Department of Chemistry and Zukunftskolleg, University of Konstanz, Konstanz, Germany.
J Comput Aided Mol Des. 2012 Feb;26(2):185-97. doi: 10.1007/s10822-011-9539-5. Epub 2012 Jan 10.
Due to the large number of different docking programs and scoring functions available, researchers are faced with the problem of selecting the most suitable one when starting a structure-based drug discovery project. To guide the decision process, several studies comparing different docking and scoring approaches have been published. In the context of comparing scoring function performance, it is common practice to use a predefined, computer-generated set of ligand poses (decoys) and to reevaluate their score using the set of scoring functions to be compared. But are predefined decoy sets able to unambiguously evaluate and rank different scoring functions with respect to pose prediction performance? This question arose when the pose prediction performance of our piecewise linear potential derived scoring functions (Korb et al. in J Chem Inf Model 49:84-96, 2009) was assessed on a standard decoy set (Cheng et al. in J Chem Inf Model 49:1079-1093, 2009). While they showed excellent pose identification performance when they were used for rescoring of the predefined decoy conformations, a pronounced degradation in performance could be observed when they were directly applied in docking calculations using the same test set. This implies that on a discrete set of ligand poses only the rescoring performance can be evaluated. For comparing the pose prediction performance in a more rigorous manner, the search space of each scoring function has to be sampled extensively as done in the docking calculations performed here. We were able to identify relative strengths and weaknesses of three scoring functions (ChemPLP, GoldScore, and Astex Statistical Potential) by analyzing the performance for subsets of the complexes grouped by different properties of the active site. However, reasons for the overall poor performance of all three functions on this test set compared to other test sets of similar size could not be identified.

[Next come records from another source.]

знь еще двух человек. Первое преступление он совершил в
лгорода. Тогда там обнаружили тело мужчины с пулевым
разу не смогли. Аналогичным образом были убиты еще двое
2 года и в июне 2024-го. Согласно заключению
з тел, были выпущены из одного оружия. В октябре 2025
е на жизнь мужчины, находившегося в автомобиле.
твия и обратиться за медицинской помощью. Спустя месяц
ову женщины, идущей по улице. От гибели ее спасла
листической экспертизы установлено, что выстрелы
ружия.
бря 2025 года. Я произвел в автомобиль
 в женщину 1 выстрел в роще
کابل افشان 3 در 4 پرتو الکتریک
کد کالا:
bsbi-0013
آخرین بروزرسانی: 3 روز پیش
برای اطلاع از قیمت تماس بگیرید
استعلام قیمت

由于有大量不同的对接程序和评分函数可供选择,研究人员在开始基于结构的药物发现项目时面临选择最合适的程序和评分函数的问题。为了指导决策过程,已经发表了一些比较不同对接和评分方法的研究。在比较评分函数性能的背景下,使用预定义的、计算机生成的配体构象(诱饵)集合并使用要比较的评分函数集重新评估其得分是常见的做法。但是,预定义的诱饵集是否能够明确评估和排名不同的评分函数的构象预测性能?当我们评估基于分段线性势能的评分函数(Korb 等人,J Chem Inf Model 49:84-96, 2009)的构象预测性能时,就出现了这个问题,该评分函数是在标准诱饵集(Cheng 等人,J Chem Inf Model 49:1079-1093, 2009)上进行评估的。虽然当它们被用于重新评分预定义的诱饵构象时,它们表现出出色的构象识别性能,但当它们直接应用于使用相同测试集的对接计算时,性能明显下降。这意味着,仅在离散的配体构象集合上才能评估重新评分性能。为了更严格地比较构象预测性能,必须像这里进行的对接计算那样,广泛地对每个评分函数的搜索空间进行采样。我们能够通过分析按活性位点不同性质分组的复合物子集的性能来识别三种评分函数(ChemPLP、GoldScore 和 Astex 统计势能)的相对优势和劣势。然而,与其他类似大小的测试集相比,所有三种函数在这个测试集上的整体性能不佳的原因仍无法确定。